Lens and sensor parameters:
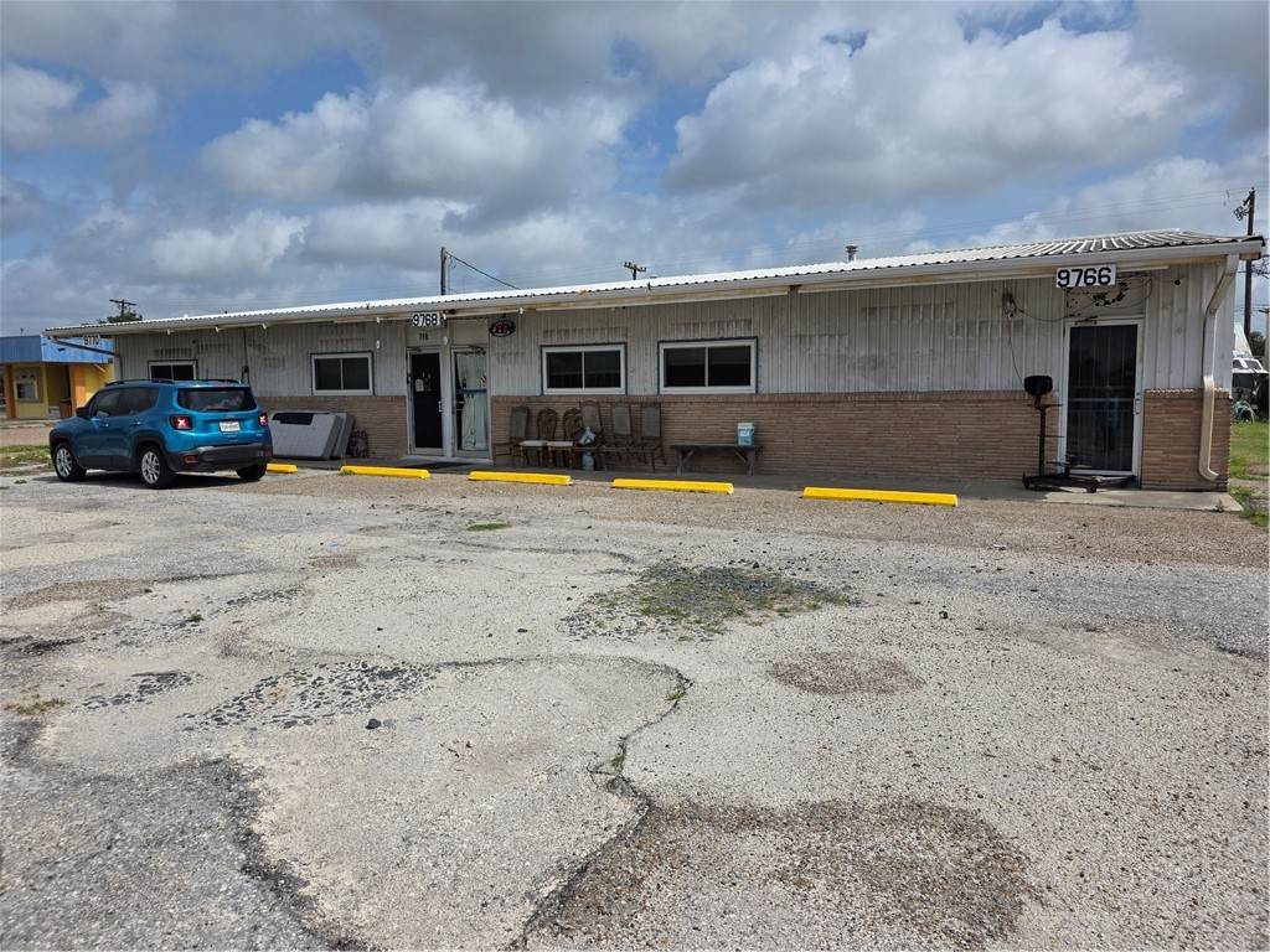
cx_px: 635
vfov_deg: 58.9
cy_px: 476
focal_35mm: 23
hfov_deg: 73.9
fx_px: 844
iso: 50
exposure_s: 1/7944
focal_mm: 6.3
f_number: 1.7
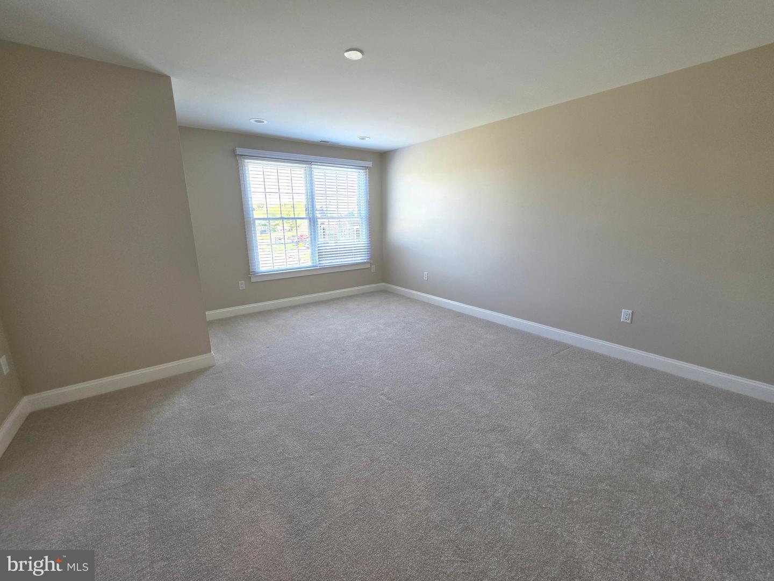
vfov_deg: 89.9
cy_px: 290
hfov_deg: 106.2
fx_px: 291
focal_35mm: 13
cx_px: 387
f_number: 1.9
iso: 64
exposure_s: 1/120
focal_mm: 2.2
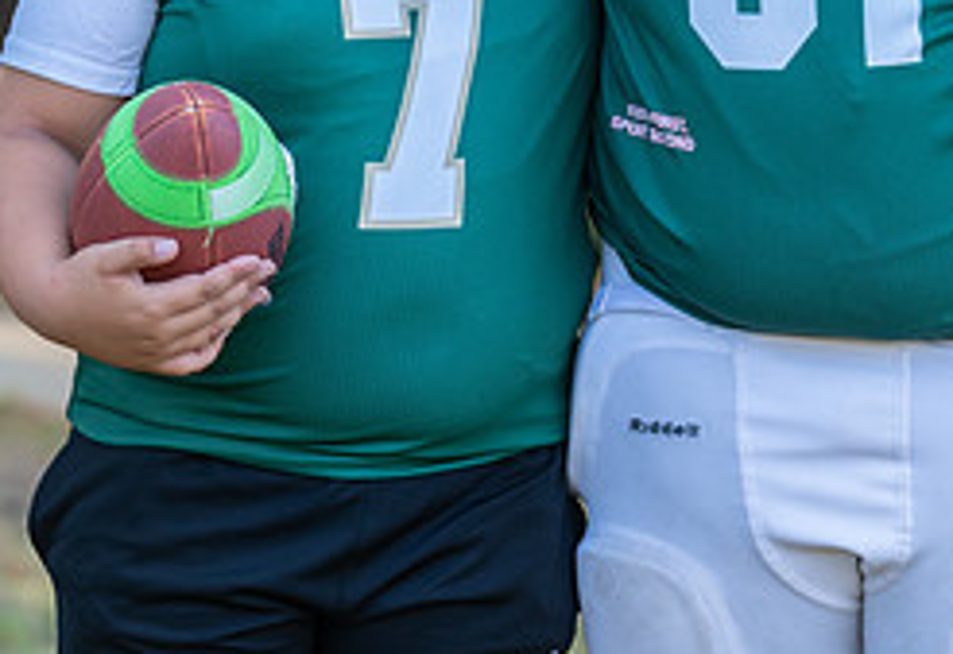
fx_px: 7936
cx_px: 732
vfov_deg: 4.7
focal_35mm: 297
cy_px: -89
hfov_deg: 6.9
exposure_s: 1/320
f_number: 2.8
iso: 250
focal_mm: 118
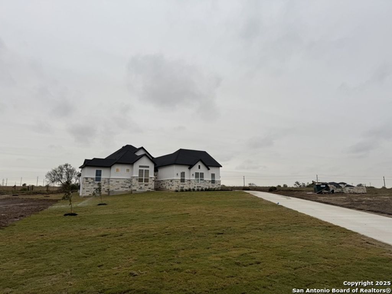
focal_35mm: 24
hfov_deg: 71.6
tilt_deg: +10.2
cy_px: 147
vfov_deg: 56.8
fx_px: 272
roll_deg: -0.1
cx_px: 196
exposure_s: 1/180
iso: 64
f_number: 1.78
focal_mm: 6.76
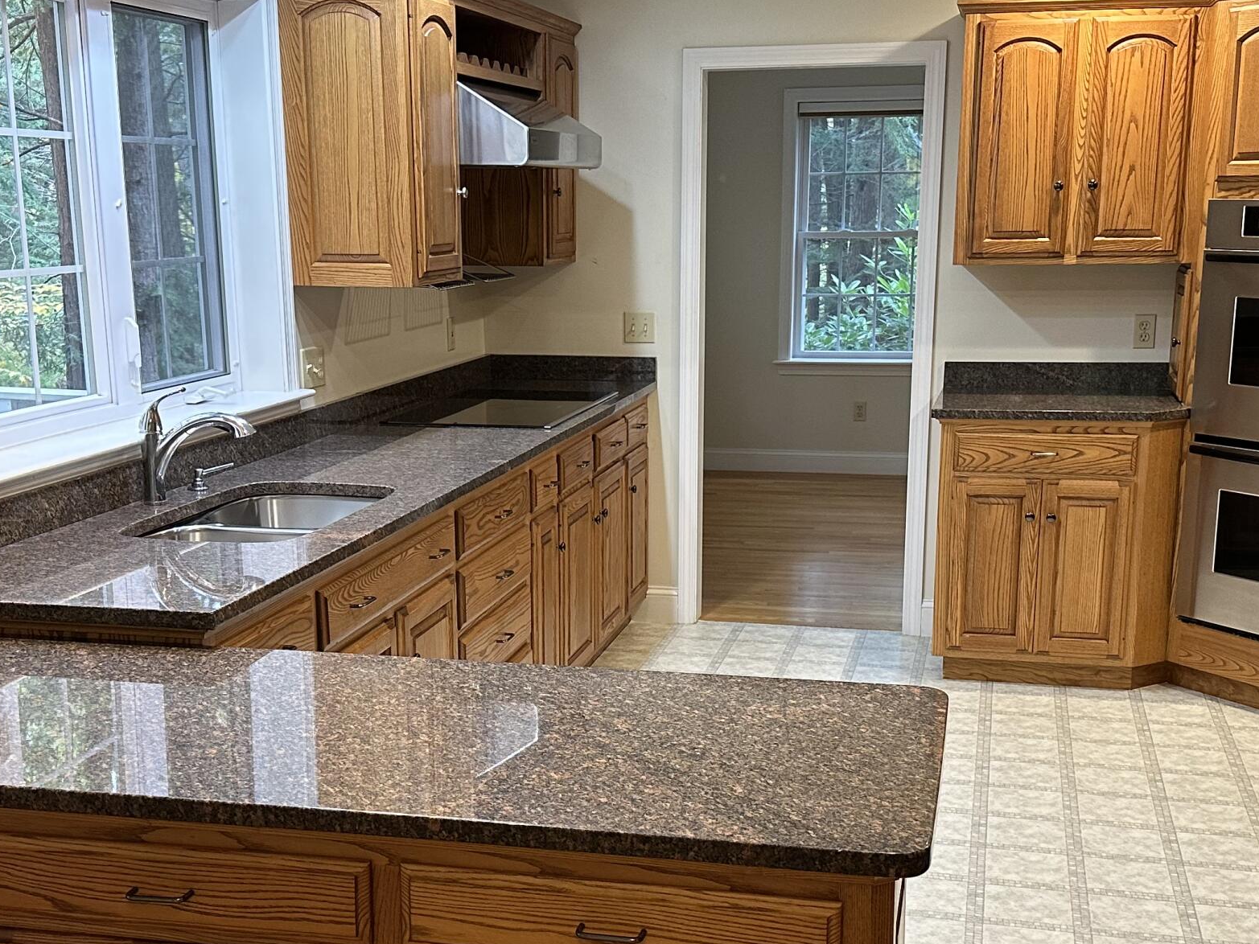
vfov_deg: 31.4
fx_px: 1673
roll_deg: +0.0
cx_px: 595
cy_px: 593
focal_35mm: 46
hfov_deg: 41.2
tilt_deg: -14.3
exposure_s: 1/60
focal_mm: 6.86
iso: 250
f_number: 1.78
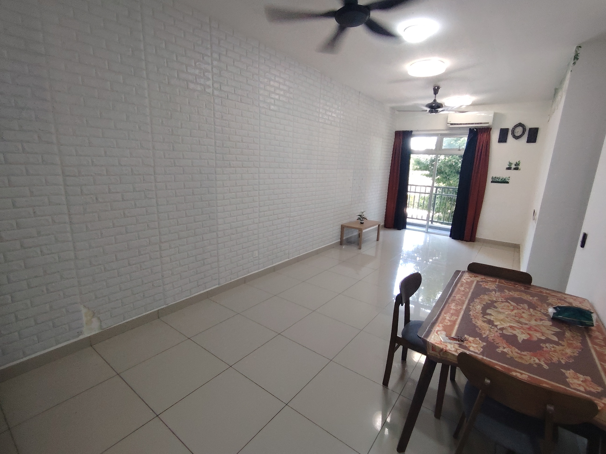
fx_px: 298
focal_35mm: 17
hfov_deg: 91.0
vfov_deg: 74.7
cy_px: 227
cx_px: 303
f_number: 2.2
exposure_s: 1/50
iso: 370
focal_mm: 1.43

YOUR TASK: Give the entries above again exactly, minus their pictures.

ANSWER BOX:
cx_px: 635
vfov_deg: 58.9
cy_px: 476
focal_35mm: 23
hfov_deg: 73.9
fx_px: 844
iso: 50
exposure_s: 1/7944
focal_mm: 6.3
f_number: 1.7
vfov_deg: 89.9
cy_px: 290
hfov_deg: 106.2
fx_px: 291
focal_35mm: 13
cx_px: 387
f_number: 1.9
iso: 64
exposure_s: 1/120
focal_mm: 2.2
fx_px: 7936
cx_px: 732
vfov_deg: 4.7
focal_35mm: 297
cy_px: -89
hfov_deg: 6.9
exposure_s: 1/320
f_number: 2.8
iso: 250
focal_mm: 118
focal_35mm: 24
hfov_deg: 71.6
tilt_deg: +10.2
cy_px: 147
vfov_deg: 56.8
fx_px: 272
roll_deg: -0.1
cx_px: 196
exposure_s: 1/180
iso: 64
f_number: 1.78
focal_mm: 6.76
vfov_deg: 31.4
fx_px: 1673
roll_deg: +0.0
cx_px: 595
cy_px: 593
focal_35mm: 46
hfov_deg: 41.2
tilt_deg: -14.3
exposure_s: 1/60
focal_mm: 6.86
iso: 250
f_number: 1.78
fx_px: 298
focal_35mm: 17
hfov_deg: 91.0
vfov_deg: 74.7
cy_px: 227
cx_px: 303
f_number: 2.2
exposure_s: 1/50
iso: 370
focal_mm: 1.43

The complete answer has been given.